(Stored data)
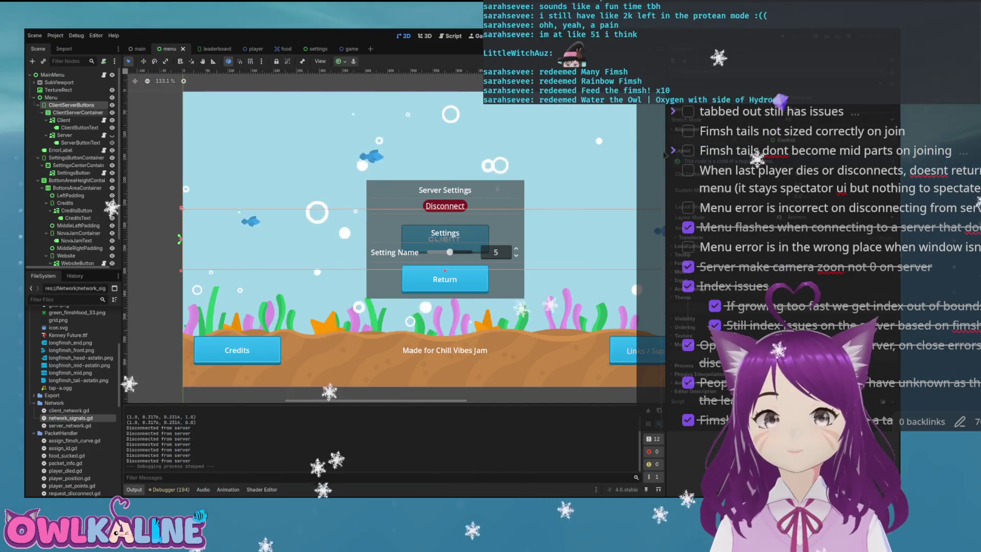
key(Left)
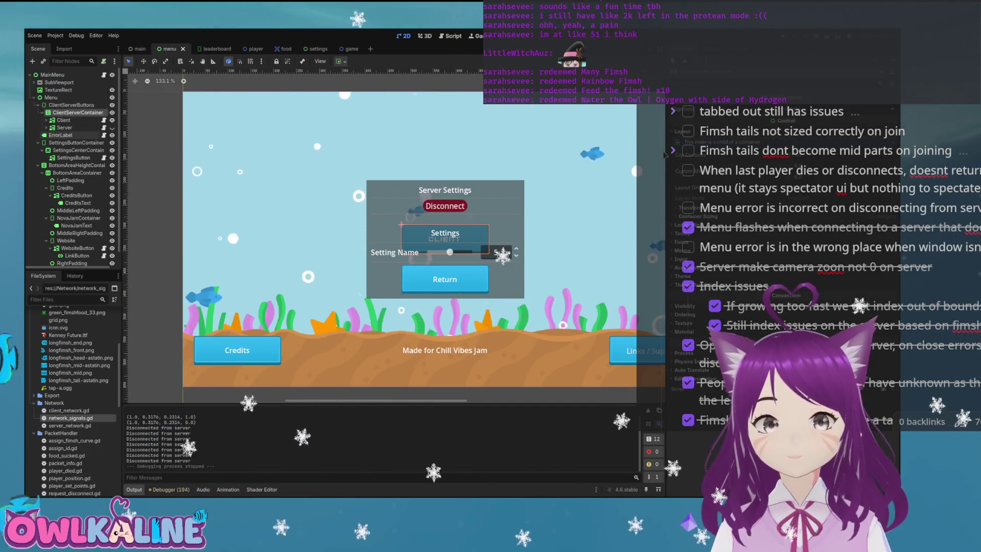
drag(72, 113, 71, 113)
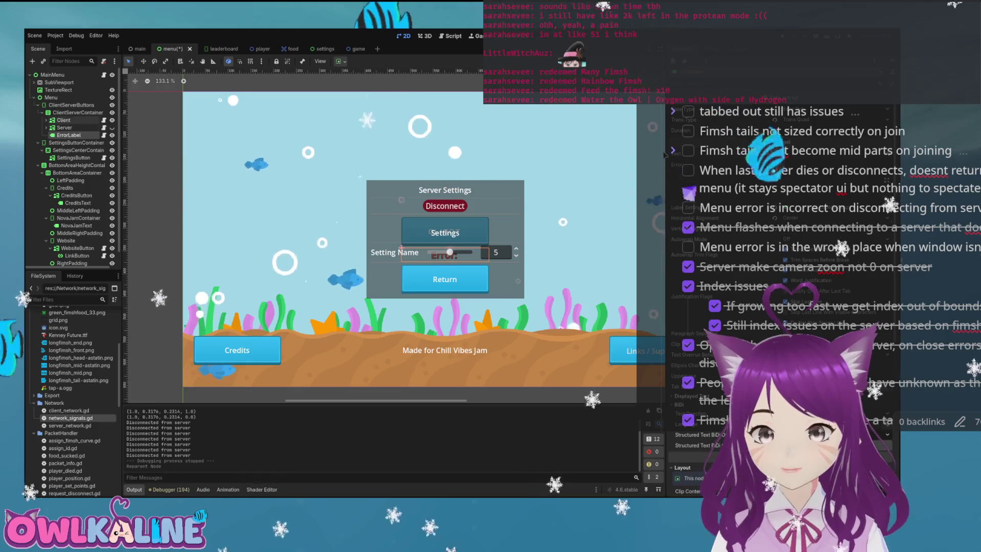
key(Left)
key(Left)
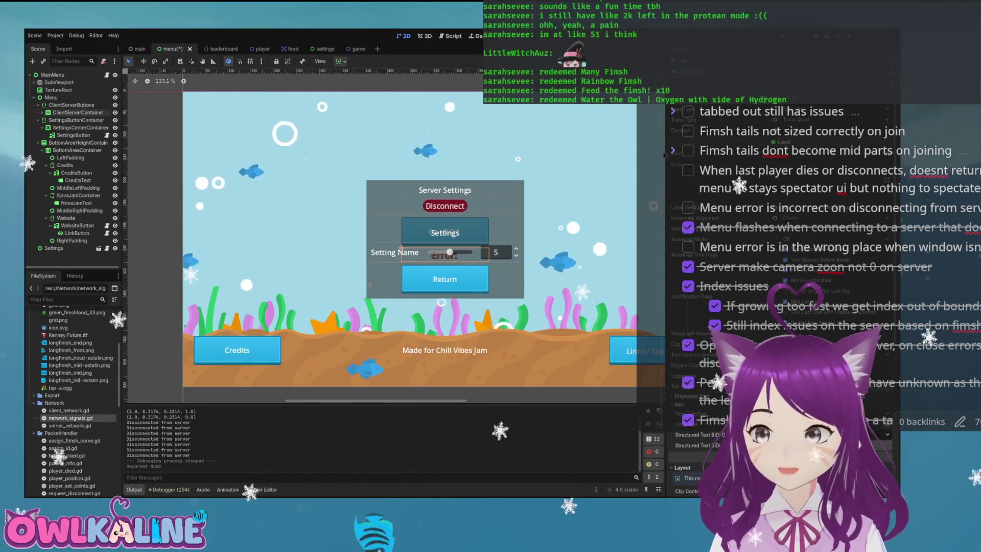
key(F5)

→ **PROBLEM DESCRIPTION**
The response should contain every record above exactly as written, and none of the pictures.

→ **ANSWER FOR THE TASK**
key(Left)
drag(72, 113, 71, 113)
key(Left)
key(Left)
key(F5)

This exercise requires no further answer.